Data in this exercise >>
--------------------------------

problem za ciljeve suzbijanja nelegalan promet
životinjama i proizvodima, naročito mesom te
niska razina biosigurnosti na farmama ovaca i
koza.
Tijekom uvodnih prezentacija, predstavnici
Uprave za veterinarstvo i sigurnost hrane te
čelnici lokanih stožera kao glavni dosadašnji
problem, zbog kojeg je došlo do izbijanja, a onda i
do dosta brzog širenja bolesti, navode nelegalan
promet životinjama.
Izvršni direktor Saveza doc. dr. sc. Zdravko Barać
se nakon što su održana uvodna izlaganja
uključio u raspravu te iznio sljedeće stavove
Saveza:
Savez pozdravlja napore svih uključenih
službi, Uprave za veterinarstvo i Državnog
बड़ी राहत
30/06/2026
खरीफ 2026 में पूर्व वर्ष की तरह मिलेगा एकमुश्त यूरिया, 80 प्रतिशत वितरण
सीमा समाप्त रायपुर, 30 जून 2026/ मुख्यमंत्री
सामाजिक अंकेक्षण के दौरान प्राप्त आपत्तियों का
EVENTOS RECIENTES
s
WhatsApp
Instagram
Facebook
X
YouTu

--------------------------------

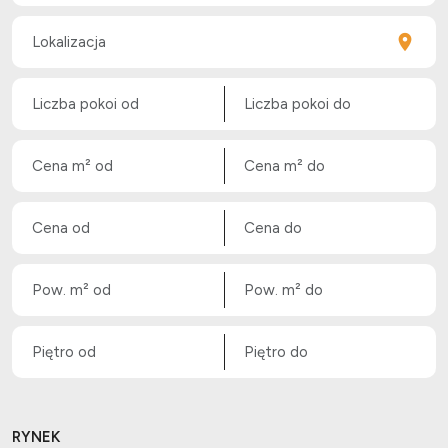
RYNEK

--------------------------------

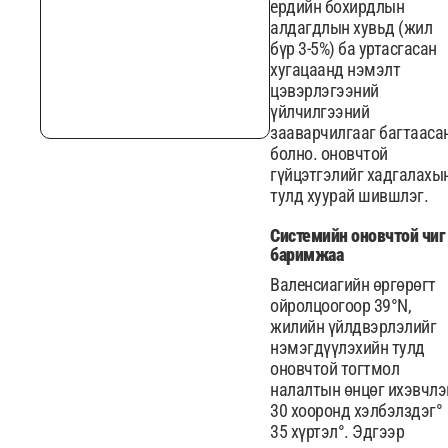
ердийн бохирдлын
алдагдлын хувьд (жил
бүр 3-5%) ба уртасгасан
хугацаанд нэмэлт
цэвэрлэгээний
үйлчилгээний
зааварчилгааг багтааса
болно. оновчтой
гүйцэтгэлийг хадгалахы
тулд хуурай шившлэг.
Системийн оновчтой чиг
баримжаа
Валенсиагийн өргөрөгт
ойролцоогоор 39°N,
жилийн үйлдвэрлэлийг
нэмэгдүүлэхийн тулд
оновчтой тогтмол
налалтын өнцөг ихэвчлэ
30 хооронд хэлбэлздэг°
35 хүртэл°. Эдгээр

--------------------------------

What you have to do >> Going back to the entries above, set down exactly the lines that begin at the one with "Системийн оновчтой чиг" and end at the one with "35 хүртэл°. Эдгээр", both included, and nothing else.

Solution to this problem >>
Системийн оновчтой чиг
баримжаа
Валенсиагийн өргөрөгт
ойролцоогоор 39°N,
жилийн үйлдвэрлэлийг
нэмэгдүүлэхийн тулд
оновчтой тогтмол
налалтын өнцөг ихэвчлэ
30 хооронд хэлбэлздэг°
35 хүртэл°. Эдгээр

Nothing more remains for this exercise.